The median progression-free survival—meaning patients were still alive with no worsening of disease—was 23.8 months in the Kisqali group compared with 13.0 months in the placebo group, Tripathy reported. Kisqali worked better than the placebo when paired with either tamoxifen (22.1 versus 11.0 months) or an aromatase inhibitor (27.5 versus 13.8 months).
The overall response rate among patients with measurable disease—meaning partial or complete tumor shrinkage—was 51 percent in the Kisqali group compared with 36 percent in the placebo group.
Overall survival could not be determined because most of the women were still alive; only three patients died in each group. Fifty-two percent of women in the Kisqali group and 36 percent in the placebo group were still on treatment and follow-up is ongoing.
Treatment was generally safe, but side effects were common. Just 4 percent of women in the Kisqali group and 3 percent in the placebo group stopped treatment permanently due to adverse events. However, a majority of patients taking Kisqali lowered their doses or interrupted treatment temporarily because of side effects.

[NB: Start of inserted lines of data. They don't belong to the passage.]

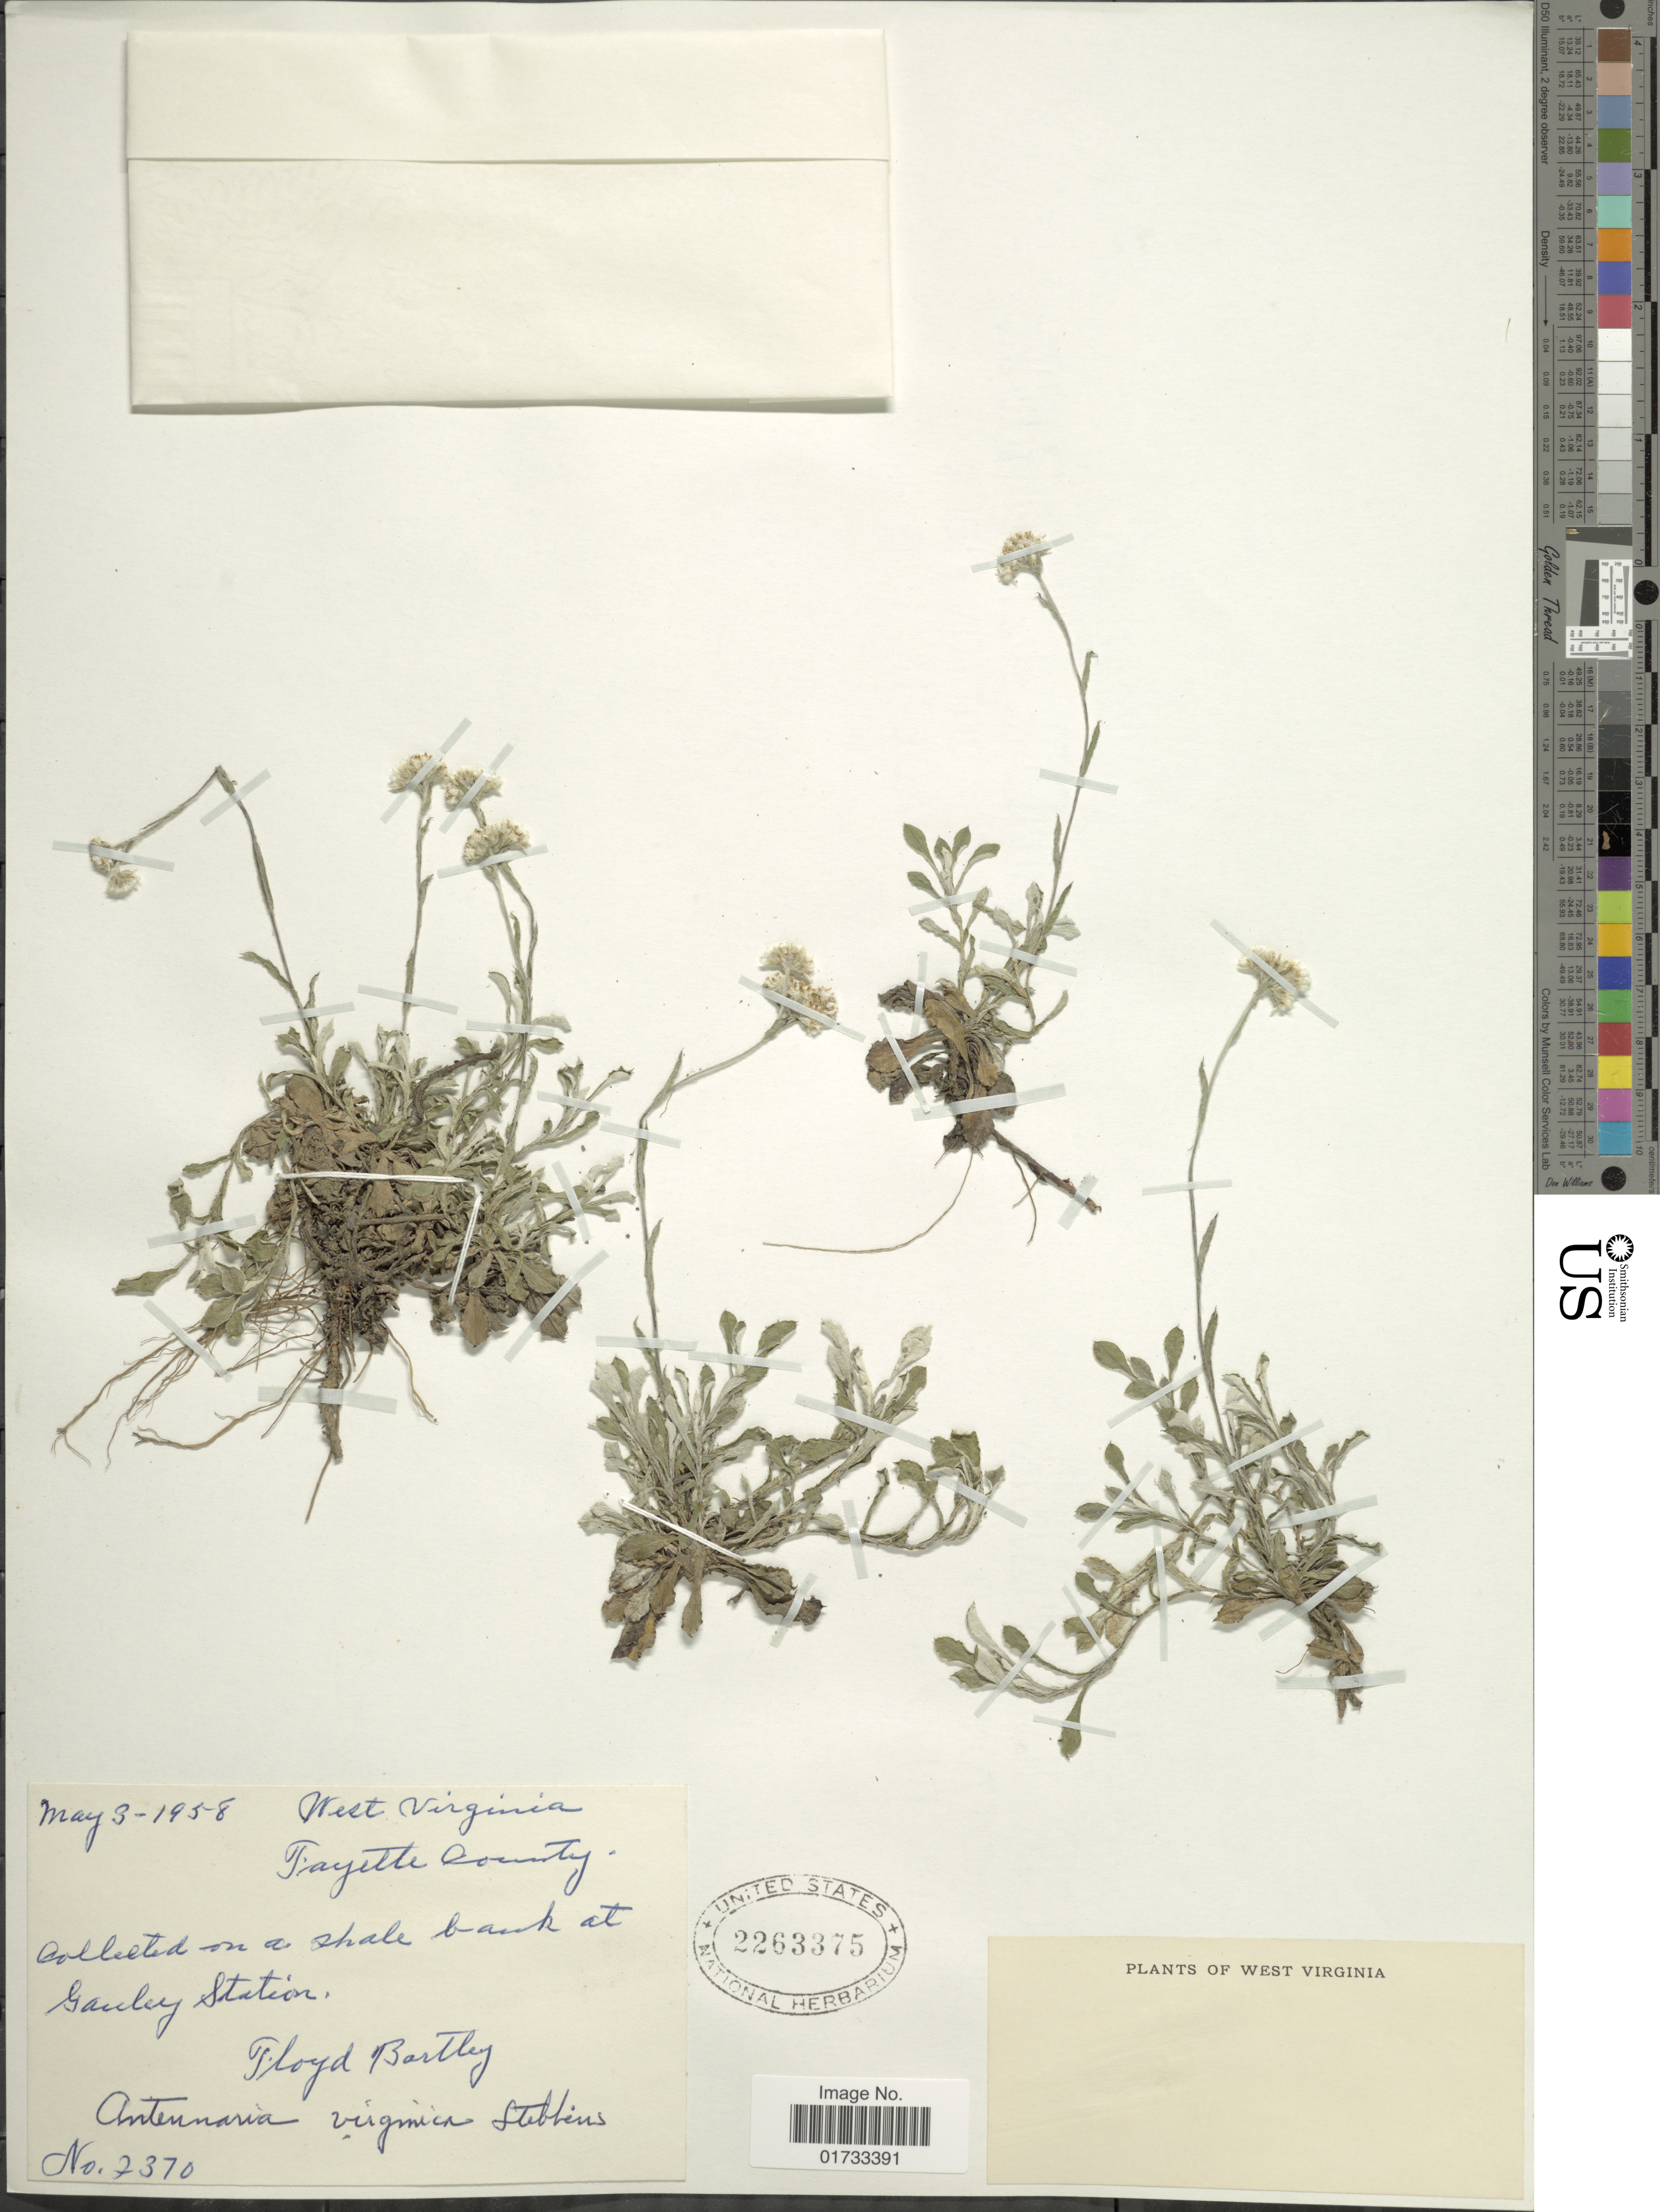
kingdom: Plantae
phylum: Tracheophyta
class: Magnoliopsida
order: Asterales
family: Asteraceae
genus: Antennaria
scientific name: Antennaria virginica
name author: Stebbins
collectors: F. Bartley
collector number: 2370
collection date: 1958-05-03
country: United States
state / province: West Virginia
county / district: Fayette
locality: Fayette County, at Gauley Station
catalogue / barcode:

The most frequent adverse event was neutropenia (low white blood cell count), reported by 76 percent of women in the Kisqali group and 8 percent in the placebo group. Loss of white blood cells increases the risk of infection, but only 2 percent of Kisqali recipients and 1 percent of placebo recipients reported neutropenia associated with fever and infections. Nausea was a bit more common in the Kisqali group (32 percent versus 20 percent). Other side effects occurred at similar rates in the two groups, including hot flashes (34 percent), joint pain (about 28 percent), fatigue (about 24 percent), headache (about 23 percent) and diarrhea (about 20 percent).
Despite having more side effects, women taking Kisqali had better overall health status scores, maintained their quality of life longer and reported more improvement in pain than those in the placebo group.
“MONALEESA-7 is the first clinical trial to have the statistical power to show that ribociclib has clinical benefit specifically for pre- and perimenopausal women with HR-positive, HER2- negative advanced breast cancer,” Tripathy said in a SABCS press release. “It is also the first trial to show that ribociclib can be safely and effectively combined with either tamoxifen or a nonsteroidal aromatase inhibitor together with ovarian suppression using goserelin.”
Based on these findings, Tripathy suggested that new biological agents such as CDK4/6 inhibitors plus hormone therapy could replace traditional chemotherapy for first-line treatment of advanced breast cancer.
On January 3, Novartis announced that based on the MONALEESA-7 results, Kisqali received an FDA breakthrough therapy designation for initial treatment of premenopausal women with HR-positive/HER2-negative advanced breast cancer. This designation is intended to speed up development of therapies that treat serious or life-threatening conditions and represent an improvement over available options.
Two other CDK4/6 inhibitors, Eli Lilly’s Verzenio (abemaciclib) and Pfizer’s Ibrance (palbociclib), are FDA-approved for use in combination with hormone therapy for women with HR-positive/HER2-negative advanced or metastatic breast cancer.